Der Adlerfarn bildet in der obersten Bodenschicht nahe der Oberfläche schuppige oder behaarte Kriechsprosse, sogenannte Rhizome, mit denen er sich stark ausbreiten und an geeigneten Standorten dichte flächendeckende Bestände bilden kann. Die gefiederten Farnblätter sind im jungen Stadium nach innen eingerollt und so während ihrer Entwicklung geschützt (Abbildung 11). Sie können eine stattliche Höhe von etwa zwei Metern (Abbildung 12) erreichen. Im Herbst werden sie braun und sterben ab (Abbildung 13), treiben jedoch in jedem Frühjahr aus den unterirdischen Rhizomen wieder aus.
Durch ihren dichten Wuchs ist eine natürliche Verjüngung von Bäumen kaum möglich. Als Farn bildet er keine Samen sondern Sporen, die beim Adlerfarn an den Rändern des großen Fiederblattes – Farnwedels – entstehen.
Bisher wurde mit Herbiziden versucht, die Bestände zu reduzieren, allerdings ist die Verwendung nicht mehr erlaubt. Eine mechanische Bekämpfung zeigt nur geringe Erfolge. Da der Adlerfarn auf sauren Substraten wächst, könnte mit Kalk versucht werden, die Bestände zu reduzieren.
Eindämmung der Ausbreitung von Neophyten
Bereits wenn erste Exemplare oder kleine Gruppen von Goldrute, Springkraut und Knöterich oder Adlerfarn auf Golfplätzen beobachtet werden, sollte diesen Arten besondere Aufmerksamkeit gewidmet werden. In jedem Fall muss eine spezielle Strategie zur Verhinderung der weiteren Vermehrung entwickelt werden, denn diese Arten haben das Potenzial, sich schnell auszubreiten. Deshalb ist es wichtig, im frühen Stadium Arten mit invasivem Potenzial zu erkennen und ihre Ausbreitung zu verhindern. Sonst können sehr schnell größere Flächen besiedelt werden. Es sollte das Motto gelten: „Wehret den Anfängen.“
Einjährige oder ausdauernde Neophyten?
Zur Begrenzung der Ausbreitung von Neophyten ist es ganz wichtig, zu wissen, ob es sich um einjährige oder mehrjährige Arten handelt und welche Ausbreitungsstrategie sie verfolgen, nur dann kann eine erfolgversprechende Methode angewendet werden.
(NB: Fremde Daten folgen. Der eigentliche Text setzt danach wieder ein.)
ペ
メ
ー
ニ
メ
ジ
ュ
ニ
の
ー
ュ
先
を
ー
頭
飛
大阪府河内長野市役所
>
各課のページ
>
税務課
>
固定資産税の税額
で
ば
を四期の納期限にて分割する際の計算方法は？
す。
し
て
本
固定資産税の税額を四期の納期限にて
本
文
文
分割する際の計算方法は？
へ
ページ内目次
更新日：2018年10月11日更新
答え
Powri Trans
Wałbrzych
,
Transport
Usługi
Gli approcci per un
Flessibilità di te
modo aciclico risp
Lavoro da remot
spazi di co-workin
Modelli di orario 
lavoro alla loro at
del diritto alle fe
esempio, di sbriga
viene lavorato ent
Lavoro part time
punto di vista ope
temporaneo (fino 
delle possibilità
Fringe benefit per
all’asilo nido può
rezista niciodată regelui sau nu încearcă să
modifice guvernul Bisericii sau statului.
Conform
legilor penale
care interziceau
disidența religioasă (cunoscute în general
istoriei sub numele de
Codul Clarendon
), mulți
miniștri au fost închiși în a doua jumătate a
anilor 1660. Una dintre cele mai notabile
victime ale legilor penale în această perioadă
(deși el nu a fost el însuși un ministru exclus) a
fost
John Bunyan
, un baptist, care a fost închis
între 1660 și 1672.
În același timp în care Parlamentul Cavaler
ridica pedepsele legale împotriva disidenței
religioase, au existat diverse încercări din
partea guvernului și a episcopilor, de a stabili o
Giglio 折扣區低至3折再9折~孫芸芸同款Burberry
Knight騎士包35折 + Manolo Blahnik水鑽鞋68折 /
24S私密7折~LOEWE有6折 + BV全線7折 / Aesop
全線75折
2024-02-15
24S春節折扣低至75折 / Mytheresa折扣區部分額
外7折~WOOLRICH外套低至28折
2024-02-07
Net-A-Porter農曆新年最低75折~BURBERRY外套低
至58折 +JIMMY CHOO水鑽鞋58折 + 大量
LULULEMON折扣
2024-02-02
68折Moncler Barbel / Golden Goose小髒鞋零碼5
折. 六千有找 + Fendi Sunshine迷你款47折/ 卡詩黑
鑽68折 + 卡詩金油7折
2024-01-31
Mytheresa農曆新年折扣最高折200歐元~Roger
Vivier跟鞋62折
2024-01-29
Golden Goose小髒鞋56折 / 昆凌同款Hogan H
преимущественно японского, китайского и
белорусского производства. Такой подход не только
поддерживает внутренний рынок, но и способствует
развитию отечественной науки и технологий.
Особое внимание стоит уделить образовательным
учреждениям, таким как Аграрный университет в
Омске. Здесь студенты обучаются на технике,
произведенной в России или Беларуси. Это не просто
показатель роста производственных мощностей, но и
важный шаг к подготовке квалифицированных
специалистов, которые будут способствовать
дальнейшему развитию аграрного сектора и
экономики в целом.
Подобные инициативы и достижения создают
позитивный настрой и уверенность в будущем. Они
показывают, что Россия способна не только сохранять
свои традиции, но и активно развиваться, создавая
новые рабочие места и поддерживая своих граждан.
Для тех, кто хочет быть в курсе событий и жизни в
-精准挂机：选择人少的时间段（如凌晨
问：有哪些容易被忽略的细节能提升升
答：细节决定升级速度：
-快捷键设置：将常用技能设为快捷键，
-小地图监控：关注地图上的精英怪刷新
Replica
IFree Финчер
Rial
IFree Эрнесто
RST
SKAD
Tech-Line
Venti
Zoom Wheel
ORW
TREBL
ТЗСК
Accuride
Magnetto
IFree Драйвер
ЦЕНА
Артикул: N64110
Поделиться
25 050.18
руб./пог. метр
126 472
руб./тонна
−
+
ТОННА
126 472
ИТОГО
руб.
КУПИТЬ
Mehrjährige Arten sind oftmals mit zwei verschiedene Ausbreitungsstrategien erfolgreich: Effektive Fernverbreitung mit Samen oder Früchten und eine Ausbreitung durch klonales Wachstum mit Ausläufern und Rhizomen, die zu einer nachhaltigen Standortbesetzung führt.
Bei einjährigen Arten ist durch Schnitt vor der Blüte zu verhindern, dass sie sich durch Samen oder Früchte ausbreiten.
Fazit
Je früher mit der Bekämpfung von Neophyten und Dominanz-Beständen begonnen wird, umso aussichtsreicher ist eine erfolgreiche Bekämpfung. In jedem Fall ist eine konsequente Durchführung der eingeleiteten Maßnahmen besonders wichtig, weil sonst eine erneute Ausbreitung sehr schnell stattfindet.